ただ気になるのは50歳以下は中間リスクの線引きを25以下と26以上で考えるというような内容があり不安に思うところもあります。

もともとki67 44%で高値だったので抗がん剤を迷っていました。
オンコタイプDXをしても高リスクになるのでは?と思いましたが、それでも迷っている私の背中を押してもらおうと思っていました。

田澤先生のコラム99、100回を何度も読み返し、またQ&Aでも度々オンコタイプDXに関する質問者様が多く私なりに理解し、この中間リスク28という結果に主治医と主人と話し合い、抗がん剤治療は行わないことに決めました。
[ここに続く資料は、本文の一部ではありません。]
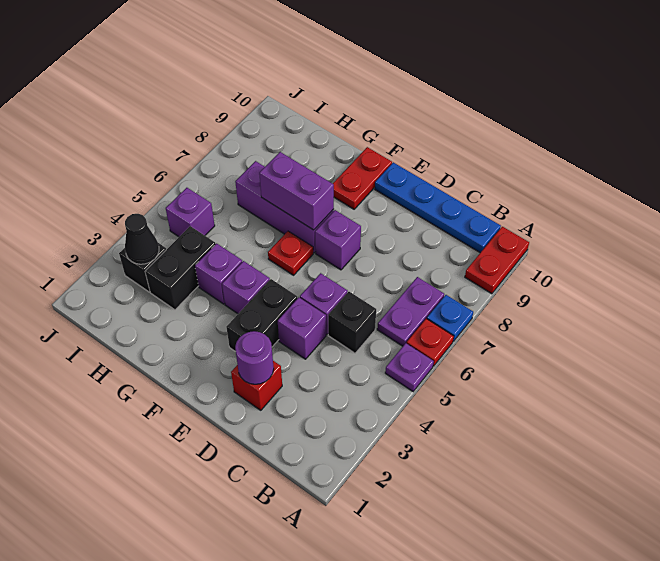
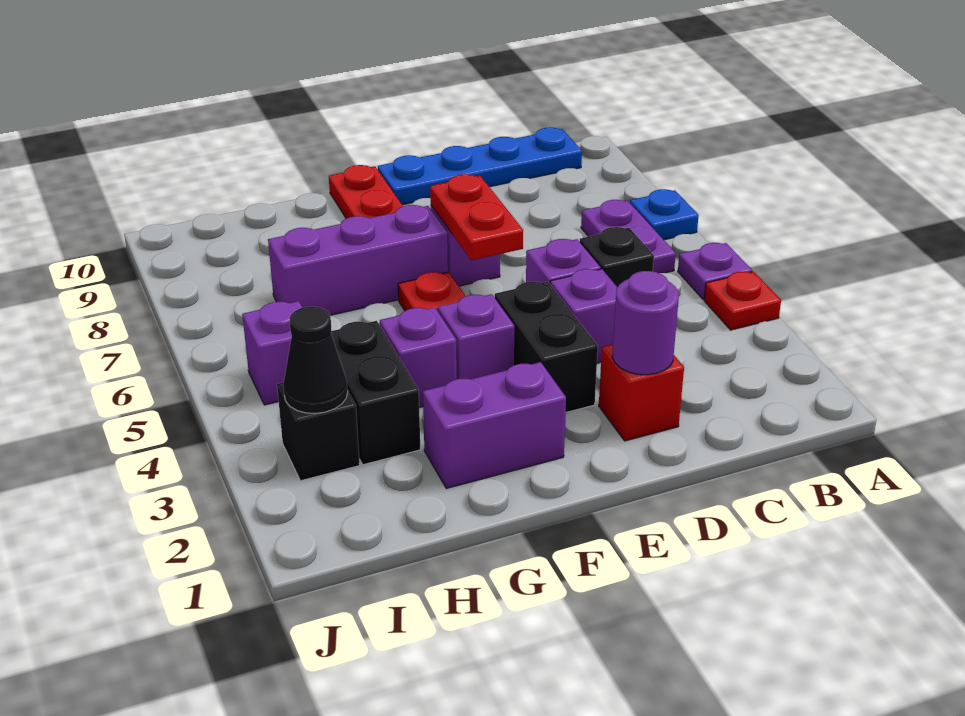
red 1x1 plate [407,319,454,366] -> red 1x1 plate moved to [704,271,781,330]
red 1x2 plate [465,227,529,294] -> red 1x2 plate moved to [430,174,523,260]
purple 1x2 brick [259,152,334,230] -> purple 1x2 brick moved to [423,362,566,489]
今週のコラム 99回目 ★グレードは「参考程度」ということでいいですね?
今週のコラム 100回目! 「若いから」抗ガン剤をしましょう。は過ちなのです。

先生、オンコタイプDXの結果からすると私のサブタイプですがルミナールb のままでしょうか?
ルミナールaとなるのでしょうか?

田澤先生の乳がんプラザを通して乳がんに関する沢山のことを勉強させていただきました。
そして先生の言葉に勇気をもらっています。
ありがとうございました。

 

田澤先生から 【回答2】

こんにちは。田澤です。

「この中間リスク28という結果に主治医と主人と話し合い、抗がん剤治療は行わないことに決めました。」
→それでいいと思います。

「私のサブタイプですがルミナールb のままでしょうか?ルミナールaとなるのでしょうか?」
→そもそも、ルミナールタイプというのは「496個のintrinsic gene setを用いて乳癌65症例をクラスター解析」によるものであり、(21個の遺伝子発現による分類である)OncotypeDXとはイコールではありません。「トップページ」の「乳がんの分類」参照

 ただ「low risk群≒ルミナールA」「high risk群≒ルミナールB]と考えても大きな間違いではないということです。
 つまり、(質問者も含め)intermediate riskの場合には「AとかBとか」で考えるべきではないのです。